Con tanto tiempo que pasó desde ese día, está convencido de que hubo algo que distrajo a su padre. Le pareció oír su nombre a lo lejos, tal vez lo buscaban porque hacía mucho tiempo que no estaban en casa. Seguramente los buscaban temiendo lo peor, pero no esa escena. La cuestión es que nadie apareció, pero el anciano patriarca se detuvo, como volviendo en sí y arrojando el cuchillo lejos con las manos temblorosas y balbuceando un “gracias Señor”, que todavía le resulta incomprensible. Se arrodilló y elevando los ojos al cielo continuaba agradeciendo, mientras él seguía en “la camita” con las ramas que se le incrustaban en la espalda y un dolor que se le partía la cabeza, hasta que todo se oscureció.

Cuando abrió los ojos, la noche había ganado el cielo, había estrellas. Lo despertó el crepitar del fuego y el rostro de su padre que lo observaba tras las llamas, asignándole una tonalidad siniestra. Volvió a estremecerse. Ya no estaba atado, podía salir corriendo, pero la verdad es que no sabía qué hacer. La noche despertaba todos sus temores. Cambiar miedos no era buen negocio. Al menos el hombre que lo quiso degollar parecía calmado, ahora ordenaba las brasas, y él seguía vivo.
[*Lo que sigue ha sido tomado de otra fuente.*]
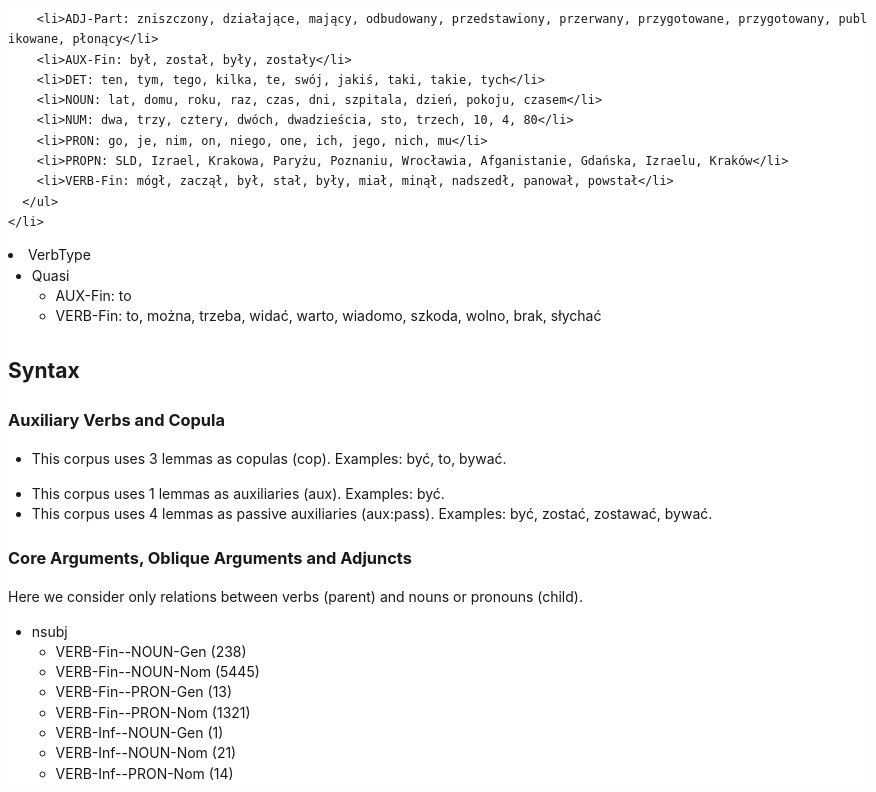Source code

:         <li>ADJ-Part: zniszczony, działające, mający, odbudowany, przedstawiony, przerwany, przygotowane, przygotowany, publikowane, płonący</li>
        <li>AUX-Fin: był, został, były, zostały</li>
        <li>DET: ten, tym, tego, kilka, te, swój, jakiś, taki, takie, tych</li>
        <li>NOUN: lat, domu, roku, raz, czas, dni, szpitala, dzień, pokoju, czasem</li>
        <li>NUM: dwa, trzy, cztery, dwóch, dwadzieścia, sto, trzech, 10, 4, 80</li>
        <li>PRON: go, je, nim, on, niego, one, ich, jego, nich, mu</li>
        <li>PROPN: SLD, Izrael, Krakowa, Paryżu, Poznaniu, Wrocławia, Afganistanie, Gdańska, Izraelu, Kraków</li>
        <li>VERB-Fin: mógł, zaczął, był, stał, były, miał, minął, nadszedł, panował, powstał</li>
      </ul>
    </li>
  </ul>
</li>

<li><a>VerbType</a>
  <ul>
    <li>Quasi
      <ul>
        <li>AUX-Fin: to</li>
        <li>VERB-Fin: to, można, trzeba, widać, warto, wiadomo, szkoda, wolno, brak, słychać</li>
      </ul>
    </li>
  </ul>
</li>

<h2>Syntax</h2>

<h3>Auxiliary Verbs and Copula</h3>

<ul>
<li>This corpus uses 3 lemmas as copulas (<a>cop</a>). Examples: być, to, bywać.</li>
</ul>

<ul>
<li>This corpus uses 1 lemmas as auxiliaries (<a>aux</a>). Examples: być.</li>
<li>This corpus uses 4 lemmas as passive auxiliaries (<a>aux:pass</a>). Examples: być, zostać, zostawać, bywać.</li>
</ul>

<h3>Core Arguments, Oblique Arguments and Adjuncts</h3>

Here we consider only relations between verbs (parent) and nouns or pronouns (child).
<ul>
  <li><a>nsubj</a>
    <ul>
      <li>VERB-Fin--NOUN-Gen (238)</li>
      <li>VERB-Fin--NOUN-Nom (5445)</li>
      <li>VERB-Fin--PRON-Gen (13)</li>
      <li>VERB-Fin--PRON-Nom (1321)</li>
      <li>VERB-Inf--NOUN-Gen (1)</li>
      <li>VERB-Inf--NOUN-Nom (21)</li>
      <li>VERB-Inf--PRON-Nom (14)</li>
    </ul>
  </li>
</ul>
Cuando advirtió que el niño estaba despierto, se incorporó y le alcanzó una sopa que había calentado y le servía en uno de sus cacharros de cerámica. Le acarició la cabeza mientras bebía.

-De esto ni una palabra a tu madre. Lo que ocurrió hoy es un milagro, pero prefiero que esto quede entre los tres.

-¿Los tres?

-Dios, vos y yo- el niño volvió a estremecerse, y asintió con la cabeza.

 

Isaac estaba seguro que si había un Dios, era el que había obrado el milagro de su nacimiento, para que pisara la tierra en este tiempo. No el que había ordenado su sacrificio. Estaba convencido que Dios lo había salvado de la demencia de su padre. O tal vez los gritos de su madre que le pareció escuchar. La cuestión es que alguien había detenido aquel brazo asesino.

Hace poco recibió noticias de que Abraham está muy enfermo y que le quedan pocos días en este mundo. Su madre -en el mensaje- le suplica que vaya para allá, que su padre necesita que lo acompañe en su lecho de muerte y que la voluntad de un moribundo siempre se respeta. Volvió a estremecerse y partió.